A Castiglioni di Arcevia il vecchio mulino costruito vicino al fiume Cafarelli era possedimento della nobile famiglia marchigiana dei della Genga, documentata dal sec. XI nel castello di Genga in provincia di Ancona.  L’età del mulino è incerta, la documentazione ufficiale a me accessibile inizia nel sec. XVIII con il conte Ilario della Genga (*1703, +1767) e la consorte Contessa Luigia Periberti (*1734. +1811, lapide in chiesa San Clemente, Genga) . Essi ebbero dieci figli, tra cui Matilda e Ilario e naturalmente il famoso Annibale che nel 1823 fu eletto Papa Leone XII.

 

Intorno al 1800 Ilario e Luigia regalarono ai figli Matilda e Ilario dei terreni adiacenti al mulino, per cui il mulino probabilmente esisteva già. Ilario figlio morì nel 1833 dopo dura deportazione da parte dei ribelli. Matilda scelse come stabile residenza  Fuggiano di Avacelli, dove aveva diversi possedimenti. La dimora residenziale si trovava presso la diga del canale che portava l’acqua al mulino. Matilda morí nubile nel 1836.

__DATI DISPONIBILI__.

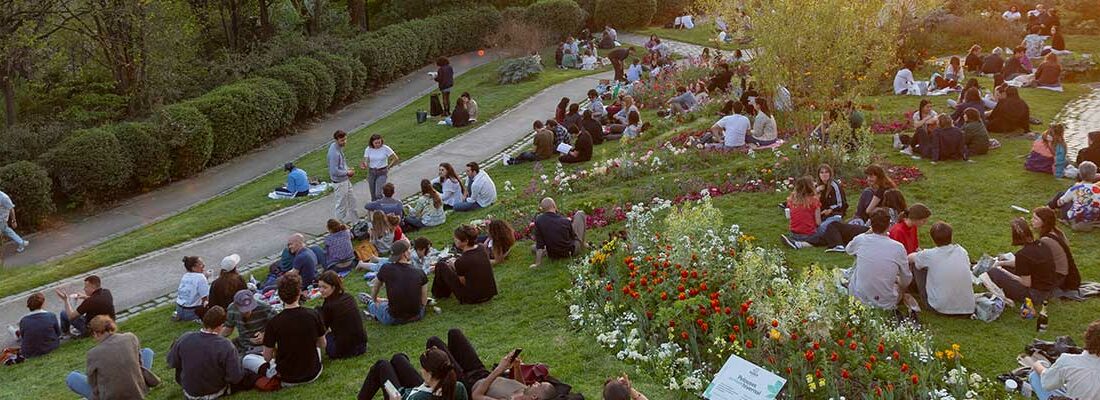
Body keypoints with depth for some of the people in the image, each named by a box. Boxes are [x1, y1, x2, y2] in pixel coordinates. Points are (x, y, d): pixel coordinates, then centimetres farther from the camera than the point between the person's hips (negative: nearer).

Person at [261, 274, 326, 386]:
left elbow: (267, 357, -12)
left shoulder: (273, 323, -22)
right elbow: (322, 344, -2)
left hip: (287, 379, -3)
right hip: (312, 374, 3)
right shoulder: (313, 315, -18)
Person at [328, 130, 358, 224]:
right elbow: (334, 171, -29)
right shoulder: (334, 153, -29)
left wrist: (348, 170, 3)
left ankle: (354, 220, 39)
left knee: (351, 199, 23)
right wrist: (347, 172, -16)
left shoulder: (339, 147, 1)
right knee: (341, 205, 5)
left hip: (345, 180, 10)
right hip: (339, 183, -10)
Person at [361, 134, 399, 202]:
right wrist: (364, 165, -29)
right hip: (371, 172, 3)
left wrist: (388, 167, -3)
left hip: (382, 173, -3)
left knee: (378, 194, -15)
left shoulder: (385, 148, -13)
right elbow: (366, 162, -6)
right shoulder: (368, 150, -6)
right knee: (373, 196, 10)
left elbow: (396, 158, -5)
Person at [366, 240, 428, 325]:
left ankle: (369, 303, 56)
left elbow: (375, 288, 12)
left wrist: (374, 300, 33)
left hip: (393, 319, -1)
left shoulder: (386, 269, -9)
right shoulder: (420, 273, -8)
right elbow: (423, 302, -1)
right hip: (417, 317, 1)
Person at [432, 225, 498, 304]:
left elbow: (463, 282, -12)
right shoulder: (481, 249, -5)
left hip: (472, 299, -7)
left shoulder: (461, 261, -25)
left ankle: (439, 294, 29)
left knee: (441, 265, 5)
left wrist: (454, 265, 1)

__COMPITO ASSEGNATO__.
Trascriva fedelmente, dal testo sul vecchio mulino di Castiglioni di Arcevia, tutto ciò che va dalle parole "Intorno al 1800" giù fino alle parole "nubile nel 1836.".

__SOLUZIONE DEL COMPITO__.
Intorno al 1800 Ilario e Luigia regalarono ai figli Matilda e Ilario dei terreni adiacenti al mulino, per cui il mulino probabilmente esisteva già. Ilario figlio morì nel 1833 dopo dura deportazione da parte dei ribelli. Matilda scelse come stabile residenza  Fuggiano di Avacelli, dove aveva diversi possedimenti. La dimora residenziale si trovava presso la diga del canale che portava l’acqua al mulino. Matilda morí nubile nel 1836.